#### TASK ITEM:
Extend the commentary on democracy at West Point and its value to civilian colleges, beginning right after its last sentence and keeping its argumentative tone.

The annual report of the Superintendent of the United States Military Academy has prompted an interesting editorial in the "Providence Journal". It seems that West Point is seeking to learn from civilian institutions, thus raising the question of what those institutions may learn from West Point. According to the "Journal" a Harvard professor (one of the Academy's teaching force) found at West Point a unique example of democracy. The men there come from every section and every class in the country; they do everything in common, eat together, study the same subjects, go through the identical daily routine, have the same interest and activities, even wear the same clothes. Surely a perfect democracy-no one has the slightest advantage over anyone else. It is "democracy efficient".
All this is very fine and the superiority of the system, as the "Journal" suggests, is unquestioned,-if it is not forgotten that West Point is educating army officers. However much the Harvard professor may have been impressed by this democracy, the fact remains that it is of very little interest to civilian institutions. In the first place the colleges are educating men for civil life where democracy does not consist in eating, the name food, wearing the same clothes, and doing things in common. Secondly, if individuality is really worth while, as at Harvard for instance, then democracy as pictured at West Point is not worth consideration. The hint that Harvard could gain in this way is absurd.

#### GIVEN DATA:
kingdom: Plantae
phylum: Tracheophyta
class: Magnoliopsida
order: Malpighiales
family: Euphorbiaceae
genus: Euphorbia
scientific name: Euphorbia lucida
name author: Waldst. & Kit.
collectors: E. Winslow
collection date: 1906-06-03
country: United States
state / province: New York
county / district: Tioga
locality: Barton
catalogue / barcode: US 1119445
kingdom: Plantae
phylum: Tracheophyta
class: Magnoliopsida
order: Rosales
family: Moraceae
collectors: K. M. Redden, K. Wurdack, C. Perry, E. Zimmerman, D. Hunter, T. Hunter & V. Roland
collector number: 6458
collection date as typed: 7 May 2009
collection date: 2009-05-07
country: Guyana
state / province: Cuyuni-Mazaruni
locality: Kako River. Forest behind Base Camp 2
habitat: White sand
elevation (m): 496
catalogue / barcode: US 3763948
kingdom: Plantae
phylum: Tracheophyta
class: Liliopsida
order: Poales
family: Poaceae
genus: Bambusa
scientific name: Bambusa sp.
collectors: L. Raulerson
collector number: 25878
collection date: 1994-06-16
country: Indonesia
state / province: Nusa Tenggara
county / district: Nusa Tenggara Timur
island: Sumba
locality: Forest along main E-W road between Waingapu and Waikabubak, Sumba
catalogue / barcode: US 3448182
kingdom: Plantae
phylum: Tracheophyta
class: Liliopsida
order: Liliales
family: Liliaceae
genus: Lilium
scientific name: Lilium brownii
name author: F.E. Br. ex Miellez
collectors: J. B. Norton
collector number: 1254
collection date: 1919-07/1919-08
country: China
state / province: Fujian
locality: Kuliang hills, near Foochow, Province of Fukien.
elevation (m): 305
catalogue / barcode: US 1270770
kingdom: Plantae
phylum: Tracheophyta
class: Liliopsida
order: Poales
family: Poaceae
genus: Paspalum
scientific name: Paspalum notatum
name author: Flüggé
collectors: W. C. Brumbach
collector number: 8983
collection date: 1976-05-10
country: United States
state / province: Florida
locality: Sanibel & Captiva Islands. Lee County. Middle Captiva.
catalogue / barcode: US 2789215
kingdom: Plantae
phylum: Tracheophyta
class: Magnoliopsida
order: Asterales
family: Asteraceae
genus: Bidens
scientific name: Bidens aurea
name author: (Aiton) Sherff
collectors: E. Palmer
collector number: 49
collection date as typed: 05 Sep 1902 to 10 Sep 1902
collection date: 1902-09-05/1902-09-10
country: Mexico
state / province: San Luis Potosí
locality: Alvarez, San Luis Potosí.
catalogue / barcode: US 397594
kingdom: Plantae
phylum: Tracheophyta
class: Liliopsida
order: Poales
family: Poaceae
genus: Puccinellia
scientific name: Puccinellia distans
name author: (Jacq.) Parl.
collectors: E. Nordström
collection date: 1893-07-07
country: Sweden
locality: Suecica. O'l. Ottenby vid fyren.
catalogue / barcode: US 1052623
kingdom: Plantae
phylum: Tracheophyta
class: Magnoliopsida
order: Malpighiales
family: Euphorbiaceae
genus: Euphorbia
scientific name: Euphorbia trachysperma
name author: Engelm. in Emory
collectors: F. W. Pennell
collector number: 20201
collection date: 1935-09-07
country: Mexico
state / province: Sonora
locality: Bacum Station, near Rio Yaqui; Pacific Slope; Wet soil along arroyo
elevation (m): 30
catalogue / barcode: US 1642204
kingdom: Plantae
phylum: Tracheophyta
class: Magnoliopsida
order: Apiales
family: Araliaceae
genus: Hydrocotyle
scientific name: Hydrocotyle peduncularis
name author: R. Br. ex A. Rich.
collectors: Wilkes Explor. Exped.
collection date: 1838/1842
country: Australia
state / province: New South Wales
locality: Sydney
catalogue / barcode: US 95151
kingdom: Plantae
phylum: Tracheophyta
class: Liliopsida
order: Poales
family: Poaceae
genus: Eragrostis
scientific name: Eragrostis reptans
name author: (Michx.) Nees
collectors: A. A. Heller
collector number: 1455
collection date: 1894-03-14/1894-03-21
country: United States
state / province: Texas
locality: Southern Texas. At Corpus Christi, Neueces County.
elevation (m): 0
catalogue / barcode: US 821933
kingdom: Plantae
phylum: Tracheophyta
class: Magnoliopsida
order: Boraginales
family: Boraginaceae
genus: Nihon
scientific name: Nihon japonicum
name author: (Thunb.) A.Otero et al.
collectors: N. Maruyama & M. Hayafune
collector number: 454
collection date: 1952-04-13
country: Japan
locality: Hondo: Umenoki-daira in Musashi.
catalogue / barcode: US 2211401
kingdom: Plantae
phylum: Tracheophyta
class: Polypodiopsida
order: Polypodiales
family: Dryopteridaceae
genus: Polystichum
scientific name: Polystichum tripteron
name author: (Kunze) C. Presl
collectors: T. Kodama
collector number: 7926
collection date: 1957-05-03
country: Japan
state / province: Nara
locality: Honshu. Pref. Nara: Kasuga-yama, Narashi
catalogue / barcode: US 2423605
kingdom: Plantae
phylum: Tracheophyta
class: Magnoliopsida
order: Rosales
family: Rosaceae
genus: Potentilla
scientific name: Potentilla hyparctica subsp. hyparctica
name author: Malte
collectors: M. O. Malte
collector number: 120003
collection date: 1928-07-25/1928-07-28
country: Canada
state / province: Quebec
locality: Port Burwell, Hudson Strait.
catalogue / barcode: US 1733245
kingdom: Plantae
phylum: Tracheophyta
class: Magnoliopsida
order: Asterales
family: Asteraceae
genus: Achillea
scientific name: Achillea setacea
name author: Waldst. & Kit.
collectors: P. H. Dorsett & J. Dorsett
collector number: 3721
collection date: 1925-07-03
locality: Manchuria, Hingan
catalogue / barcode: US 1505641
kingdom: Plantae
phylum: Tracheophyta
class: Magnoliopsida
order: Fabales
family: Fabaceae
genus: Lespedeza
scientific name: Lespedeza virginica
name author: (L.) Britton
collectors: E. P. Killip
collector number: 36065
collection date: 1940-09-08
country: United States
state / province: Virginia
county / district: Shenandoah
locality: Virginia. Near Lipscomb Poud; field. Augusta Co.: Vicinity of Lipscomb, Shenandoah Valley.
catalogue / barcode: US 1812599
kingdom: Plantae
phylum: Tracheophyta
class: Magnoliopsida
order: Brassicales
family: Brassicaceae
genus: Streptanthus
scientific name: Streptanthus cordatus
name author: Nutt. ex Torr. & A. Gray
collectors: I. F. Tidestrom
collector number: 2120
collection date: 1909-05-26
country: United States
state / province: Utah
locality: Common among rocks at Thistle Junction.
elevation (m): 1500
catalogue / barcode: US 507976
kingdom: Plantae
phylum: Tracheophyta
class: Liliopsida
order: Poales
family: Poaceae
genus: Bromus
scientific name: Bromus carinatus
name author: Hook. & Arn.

#### ANSWER TO THIS TASK:
But that the University can learn nothing from the Academy is equality absurd. The mere fact that it is an institution of the highest rank with entirely different aims is basis enough for advocating an exchange of ideas. By ending professors, who are officers in the Reserves and thus eligible for West Point's teaching staff, and receiving men from the military faculty, or by some other feasible plan, Harvard might benefit to no small degree from West Point's educational methods-something it never can do as long as the Utopian democracy idea persists.